En conclusion, la pandémie de coronavirus a asséné un sérieux coup à l’économie nigériane. Le pays sera néanmoins en mesure d’aller de l’avant et de se remettre de ses difficultés économiques actuelles grâce aux actifs intellectuels de ses PME. Ainsi, le Nigéria doit impérativement aligner ses politiques à l’appui de la création d’un environnement qui incite ses PME à innover et à commercialiser leurs innovations en permanence. Le pays pourra ainsi tirer pleinement parti du potentiel de ses PME pour parvenir à une croissance économique sans précédent.
À propos du Concours national de dissertation sur la propriété intellectuelle 2021 organisé par l’OMPI
En avril 2021, le Bureau de l’OMPI au Nigéria a lancé le deuxième Concours national de dissertation sur la propriété intellectuelle de l’OMPI dans le cadre des célébrations de la Journée mondiale de la propriété intellectuelle, avec pour thème “Propriété intellectuelle et PME : Commercialisez vos idées”. Le concours, dont l’objectif principal est de promouvoir la recherche et l’apprentissage dans le domaine de la propriété intellectuelle, était ouvert à tous les élèves fréquentant des établissements d’enseignement supérieur au Nigéria. Les participants devaient soumettre un essai de 1500 mots sur le thème “Propriété intellectuelle, PME et relance de l’économie au Nigéria”. Le concours a attiré 143 candidatures de 29 établissements d’enseignement supérieur et de 19 disciplines distinctes.

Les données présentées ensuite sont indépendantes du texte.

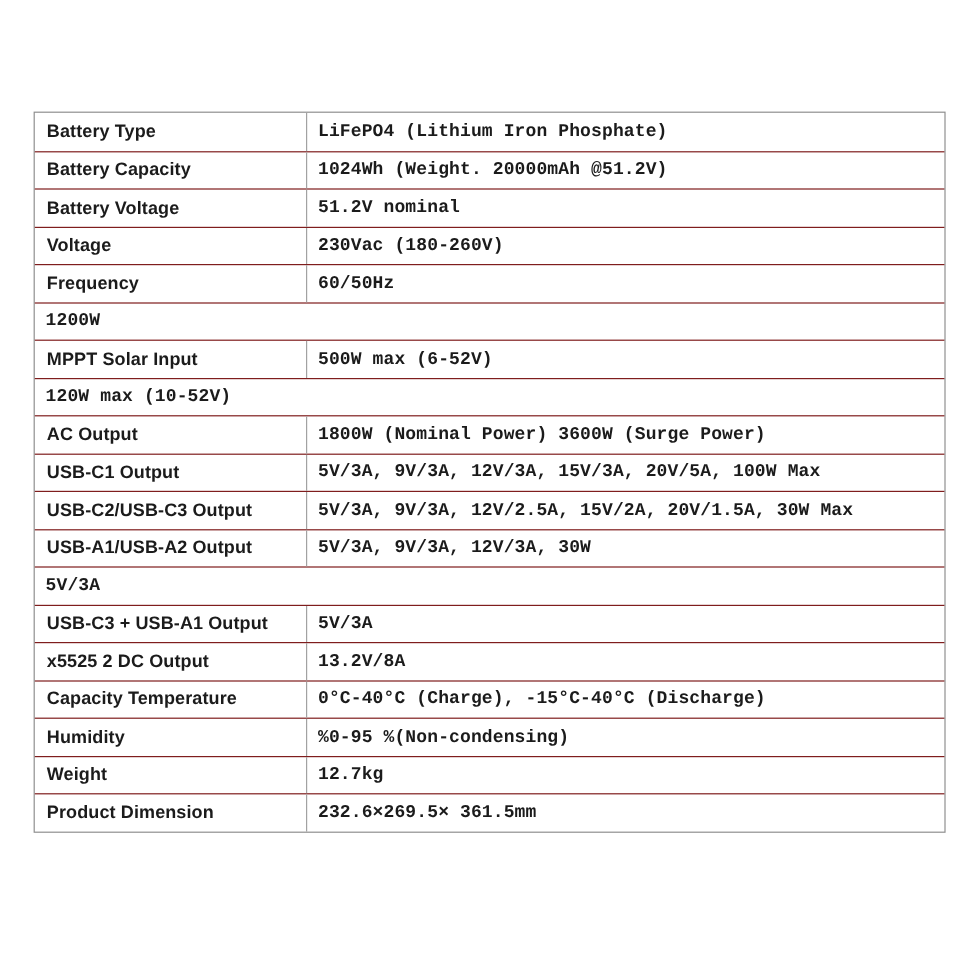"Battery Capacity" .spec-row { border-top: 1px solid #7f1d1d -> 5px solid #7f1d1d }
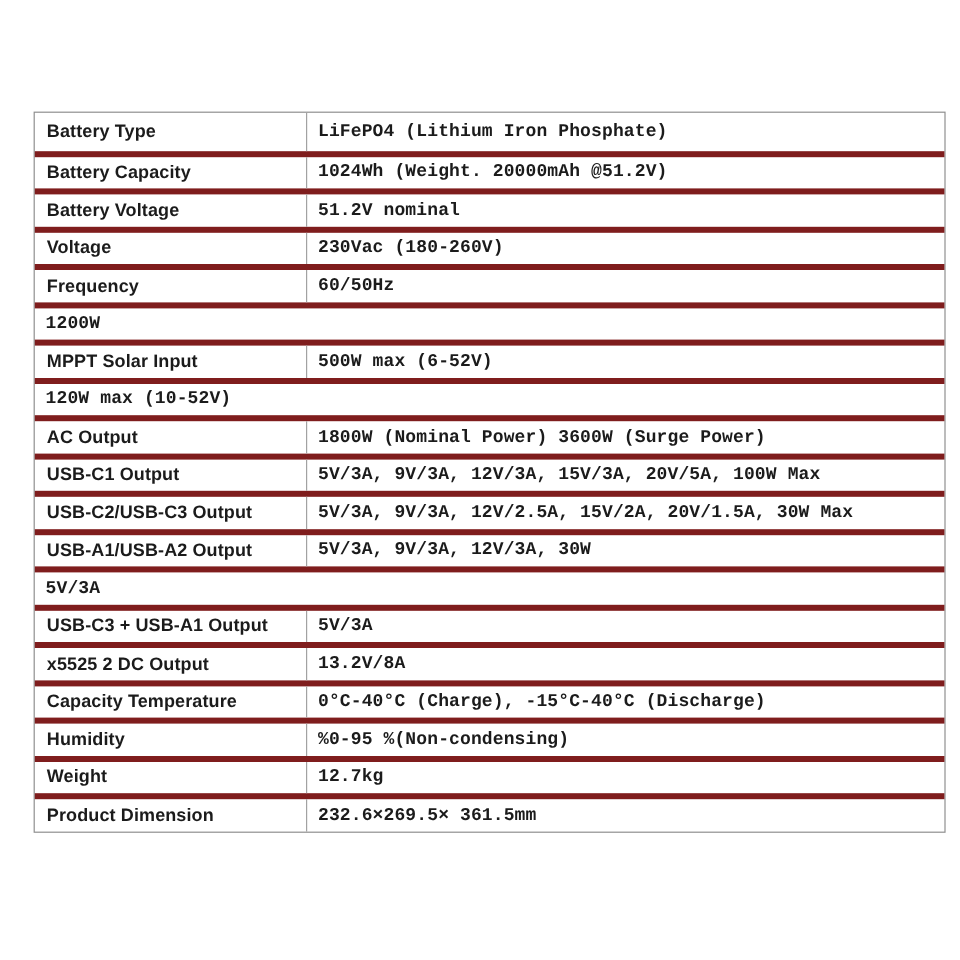"1024Wh (Weight. 20000mAh @51.2V)" div.cell { text: Weight -> Surge }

Un jury composé de 18 spécialistes a été désigné par le Bureau de l’OMPI au Nigéria pour prendre part à l’évaluation des dissertations. Ils ont recensé 15 finalistes et trois lauréats, qui ont chacun reçu des certificats de réussite de l’OMPI, des bourses d’études pour des cours d’enseignement à distance de l’OMPI, des stages professionnels en propriété intellectuelle ou des possibilités de bourse pour l’innovation, un voyage d’études sur la propriété intellectuelle à Abuja parrainé par l’OMPI et des ressources et documents de l’OMPI. En outre, la grande gagnante, Oyinkansola Komolafe, a reçu une bourse de l’OMPI pour participer au cours international de perfectionnement sur la gestion des actifs de propriété intellectuelle, tandis que les deux premiers lauréats ont reçu des bourses pour le Cours d’été de l’OMPI en Afrique du Sud.